10Years Experience with an MBA Seeking Entry-Level Position
Deciding to leave the workforce after working over a decade in the media industry and being quite comfortable in both my career and finances was the hardest and easiest decision I made. Almost four years later, I resent the outcome, but not my decision.
My family was excited about my new life as a stay-at-home mom. We just gave birth to our son, and our daughter was entering preschool. I was now able to fully manage the construction of our new home. And we figured once all was settled, going back to work wouldn’t be an issue. I had over 10-years agency experience, good relationships with my peers, clients and colleagues, and a bachelor and masters degress in marketing. So, devoting 5 years to my family seemed small in the big picture.
After 3 years, I was ready to go back. The house was completed in just over a year, we moved in and now call it our home. Our older one started school full-time and our younger was entering preschool. It took me a few weeks to update my resume (which I hadn’t touched since post-college!) and get myself set up on several career sites. Once I felt what I put together was presentable, I submitted my cover letter and resume to numerous postings for which I technically fit their qualifications. But it felt like I was sending applications to a black hole.
When I finally got some call-backs, the first comment was usually “So, I see you’re not currently employed?”. I share my story about deciding to be a temporary stay-at-home-mom, which everyone finds admirable, but I sense the disappointment in their tone. These calls go no where. When I ask for feedback, the suggestion is … to “look at more entry-level positions instead“.
After months of my ego and my confidence getting shot, I started looking into how to take this challenge and turn it into an opportunity. I created my own unpaid adult-internship with a local ad agency. So there I was, in my 30’s, interning because, apparently, I was un-hireable. The decision to raise my kids killed my career. Imagine if I stuck to the full 5 years!
Was it worth it? Absolutely. I was there for every moment for both of my kids. As a mom, you always get the advice about how kids grow up so fast and to cherish the moments. I did exactly that. I walked the walk.

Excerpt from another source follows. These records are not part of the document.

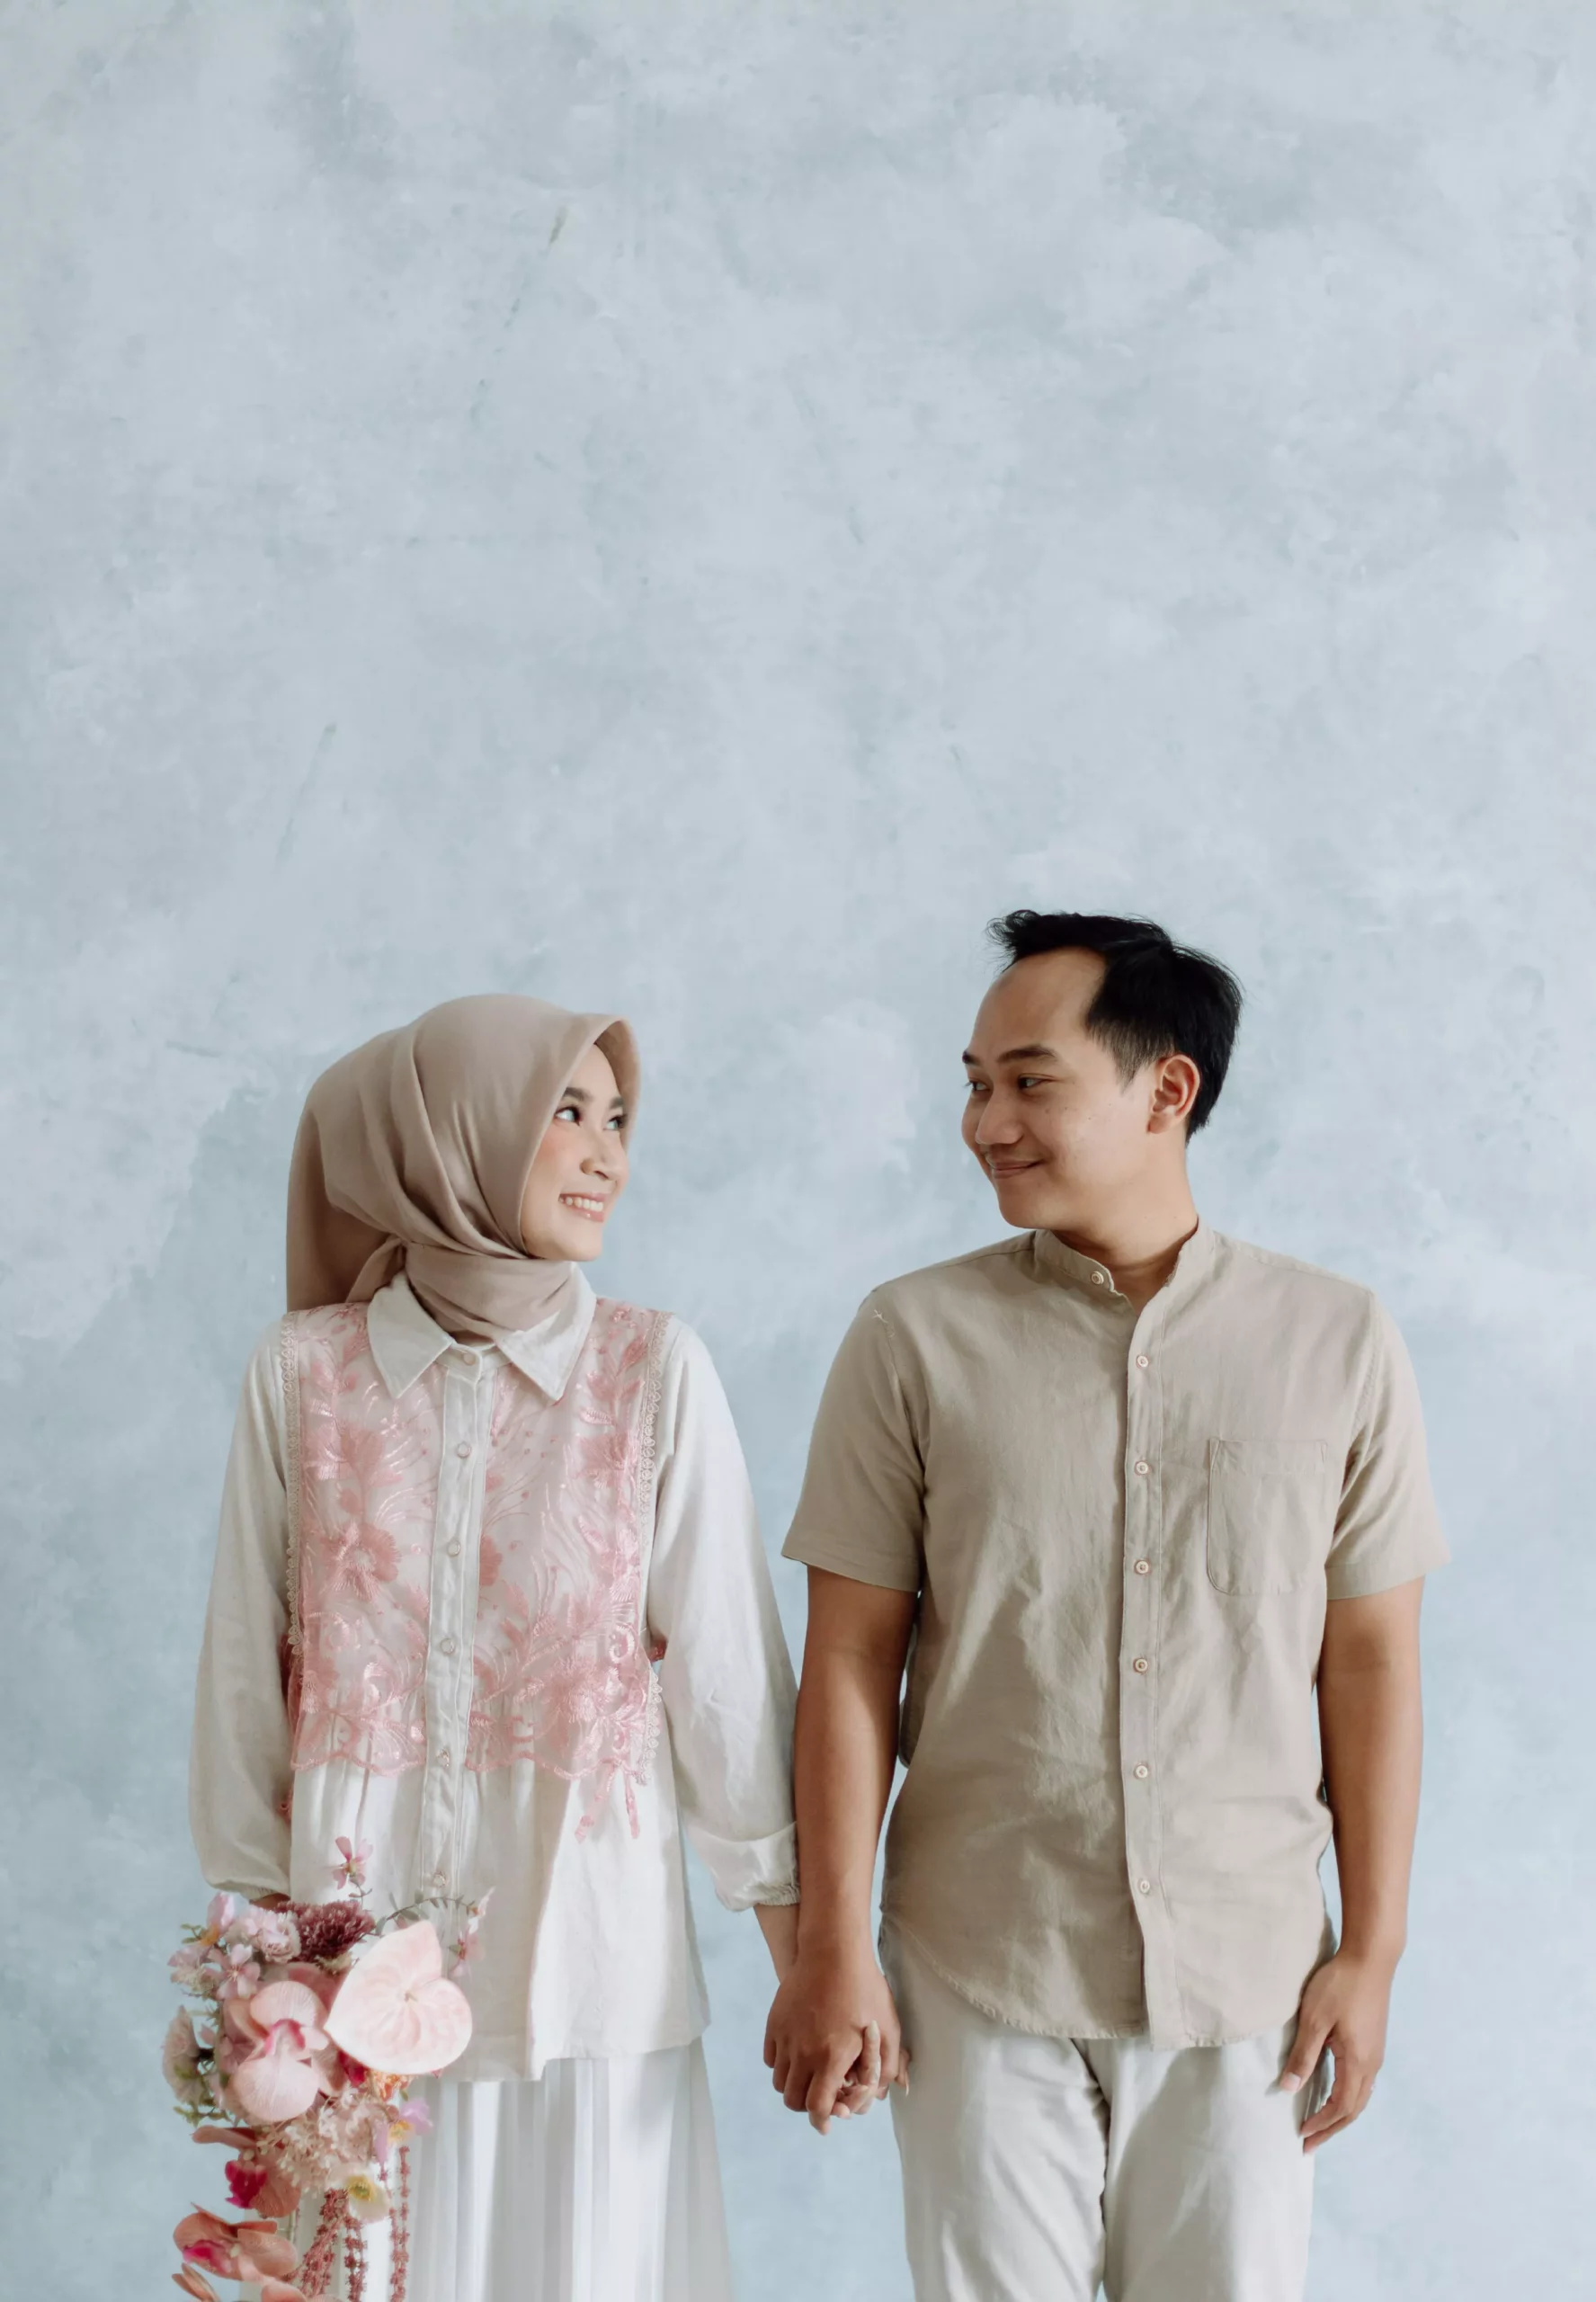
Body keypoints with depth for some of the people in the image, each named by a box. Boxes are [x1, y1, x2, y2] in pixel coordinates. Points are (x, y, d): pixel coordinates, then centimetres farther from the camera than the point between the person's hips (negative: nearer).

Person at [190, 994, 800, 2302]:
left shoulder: (655, 1372, -2)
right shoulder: (305, 1374, 0)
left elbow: (725, 1670, -3)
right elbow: (247, 1670, 5)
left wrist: (803, 1966, -2)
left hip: (590, 1947, 0)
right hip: (363, 1957, 1)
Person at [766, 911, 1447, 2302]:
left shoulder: (1336, 1342, 1)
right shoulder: (917, 1338, -1)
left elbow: (1370, 1662, 4)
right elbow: (851, 1660, -1)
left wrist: (1372, 1950, 2)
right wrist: (833, 1944, -4)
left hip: (1245, 1975, 1)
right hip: (983, 1974, 0)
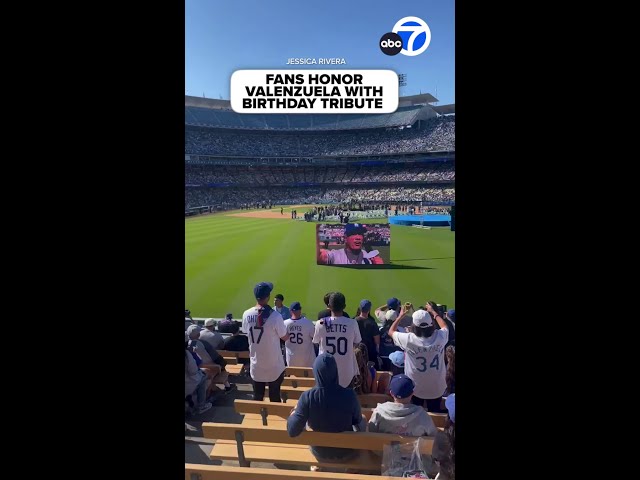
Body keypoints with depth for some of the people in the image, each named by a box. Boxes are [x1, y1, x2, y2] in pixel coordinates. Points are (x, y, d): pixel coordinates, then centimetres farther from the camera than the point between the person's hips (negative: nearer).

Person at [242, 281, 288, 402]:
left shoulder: (246, 314, -10)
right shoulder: (275, 316, -23)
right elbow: (285, 337, -10)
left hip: (255, 365, 4)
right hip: (274, 365, -3)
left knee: (257, 397, 18)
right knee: (274, 397, 13)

Was it easy? Absolutely NOT. As someone who is career-driven, being a stay-at-home-mom took a toll on my psyche. But I’ll leave that for another post.
Where am I now? With the internship, it put a ‘recent’ line item on my resume and the responses finally started coming in. I still had to share my story to explain how I went from a mid-level manager to an intern, but now employers saw someone who was ambitious. I got hired.
Employers are missing out on a strong breed of women
by passing over moms looking to return to the workforce.
Here’s the thing – there’s no person more ambitious than a mom, especially a mom who is looking to take care of her family but also wants to take care of herself. Employers are missing out on a strong breed of women by passing over moms looking to return to the workforce. Our priorities are balanced. Our goals our greater. Our commitment is stronger. We are not entry-level.